Reputation: 816
I am trying to extract some data grouped by the markets we operate in. The table structure looks like this:
bks:
opportunity_id
bks_opps:
opportunity_id | trip_start | state
bts:
boat_id | package_id
pckgs:
package_id | boat_id
addresses:
addressable_id | district_id
districts:
district_id
What I wanted to do is to count the number of won, lost and total and percentage won for each district.
SELECT d.name AS "District",
SUM(CASE WHEN bo.state IN ('won') THEN 1 ELSE 0 END) AS "Won",
SUM(CASE WHEN bo.state IN ('lost') THEN 1 ELSE 0 END) AS "Lost",
Count(bo.state) AS "Total",
Round(100 * SUM(CASE WHEN bo.state IN ('won') THEN 1 ELSE 0 END) / Count(bo.state)) AS "% Won"

__Written problem A__. Reproduce the rows of the block of data exactly, beginning at the line that contains "scientific name: Aphanostephus skirrhobasis" and continuing through the last line of the rows.

__A block of data__.
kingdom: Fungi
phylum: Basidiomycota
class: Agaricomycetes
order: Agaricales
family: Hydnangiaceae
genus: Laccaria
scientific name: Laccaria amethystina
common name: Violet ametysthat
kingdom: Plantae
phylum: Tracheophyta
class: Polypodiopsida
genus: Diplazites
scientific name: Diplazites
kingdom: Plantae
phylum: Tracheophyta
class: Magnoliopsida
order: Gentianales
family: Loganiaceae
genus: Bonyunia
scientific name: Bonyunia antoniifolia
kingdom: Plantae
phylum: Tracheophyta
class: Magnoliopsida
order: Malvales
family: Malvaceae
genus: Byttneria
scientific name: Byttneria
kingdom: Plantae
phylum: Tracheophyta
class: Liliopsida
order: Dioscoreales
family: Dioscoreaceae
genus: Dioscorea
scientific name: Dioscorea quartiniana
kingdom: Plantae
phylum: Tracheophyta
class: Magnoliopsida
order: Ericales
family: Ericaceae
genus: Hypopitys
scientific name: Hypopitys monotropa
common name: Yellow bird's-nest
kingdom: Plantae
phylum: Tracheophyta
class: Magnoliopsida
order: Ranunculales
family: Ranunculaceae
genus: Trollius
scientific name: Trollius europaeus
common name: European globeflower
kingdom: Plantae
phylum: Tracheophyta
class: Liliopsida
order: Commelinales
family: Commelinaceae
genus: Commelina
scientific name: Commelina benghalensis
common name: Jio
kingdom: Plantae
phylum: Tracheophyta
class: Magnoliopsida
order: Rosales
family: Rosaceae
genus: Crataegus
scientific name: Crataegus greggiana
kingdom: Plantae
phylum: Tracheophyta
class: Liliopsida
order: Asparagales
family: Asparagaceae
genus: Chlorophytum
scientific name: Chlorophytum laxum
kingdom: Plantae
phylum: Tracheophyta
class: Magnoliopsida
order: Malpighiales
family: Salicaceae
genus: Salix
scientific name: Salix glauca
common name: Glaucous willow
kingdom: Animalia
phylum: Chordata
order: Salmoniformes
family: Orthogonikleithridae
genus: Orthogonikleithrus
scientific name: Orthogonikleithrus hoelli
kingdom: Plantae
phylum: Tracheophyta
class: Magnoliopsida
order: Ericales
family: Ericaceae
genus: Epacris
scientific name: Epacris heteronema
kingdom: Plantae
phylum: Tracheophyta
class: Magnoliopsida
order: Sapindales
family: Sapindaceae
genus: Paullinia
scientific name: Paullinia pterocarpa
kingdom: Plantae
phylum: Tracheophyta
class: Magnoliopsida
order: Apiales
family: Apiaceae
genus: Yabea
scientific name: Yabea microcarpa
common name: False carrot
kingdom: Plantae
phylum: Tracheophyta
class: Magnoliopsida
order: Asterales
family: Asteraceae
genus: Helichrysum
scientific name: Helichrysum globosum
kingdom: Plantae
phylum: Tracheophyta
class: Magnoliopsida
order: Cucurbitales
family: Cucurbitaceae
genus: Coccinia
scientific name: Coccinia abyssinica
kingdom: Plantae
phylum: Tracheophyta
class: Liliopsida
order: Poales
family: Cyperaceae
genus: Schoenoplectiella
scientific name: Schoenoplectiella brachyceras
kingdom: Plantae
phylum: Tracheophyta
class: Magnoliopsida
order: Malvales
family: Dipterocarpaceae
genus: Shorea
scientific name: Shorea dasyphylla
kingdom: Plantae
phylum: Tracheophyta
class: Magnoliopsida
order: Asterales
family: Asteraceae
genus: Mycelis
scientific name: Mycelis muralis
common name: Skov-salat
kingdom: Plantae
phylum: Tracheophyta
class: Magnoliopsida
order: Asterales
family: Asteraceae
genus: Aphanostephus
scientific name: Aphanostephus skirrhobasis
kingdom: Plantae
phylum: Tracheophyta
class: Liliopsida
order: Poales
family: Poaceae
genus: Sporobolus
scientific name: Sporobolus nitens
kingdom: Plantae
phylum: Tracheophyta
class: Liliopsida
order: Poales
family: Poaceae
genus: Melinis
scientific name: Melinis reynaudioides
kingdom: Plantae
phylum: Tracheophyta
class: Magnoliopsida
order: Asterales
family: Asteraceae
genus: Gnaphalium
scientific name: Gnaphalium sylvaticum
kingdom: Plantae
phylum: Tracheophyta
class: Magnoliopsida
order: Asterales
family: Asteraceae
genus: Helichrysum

__Written problem B__. Summarize the SQL forum question in two sentences.

__Task response A__.
scientific name: Aphanostephus skirrhobasis
kingdom: Plantae
phylum: Tracheophyta
class: Liliopsida
order: Poales
family: Poaceae
genus: Sporobolus
scientific name: Sporobolus nitens
kingdom: Plantae
phylum: Tracheophyta
class: Liliopsida
order: Poales
family: Poaceae
genus: Melinis
scientific name: Melinis reynaudioides
kingdom: Plantae
phylum: Tracheophyta
class: Magnoliopsida
order: Asterales
family: Asteraceae
genus: Gnaphalium
scientific name: Gnaphalium sylvaticum
kingdom: Plantae
phylum: Tracheophyta
class: Magnoliopsida
order: Asterales
family: Asteraceae
genus: Helichrysum

__Task response B__. The poster wants to extract data grouped by the markets they operate in, drawing on tables named bks, bks_opps, bts, pckgs, addresses and districts. For each district, they want to count the won, lost and total entries and the percentage won, and their SELECT query attempts this by summing CASE expressions on bo.state and dividing the won count by the total count.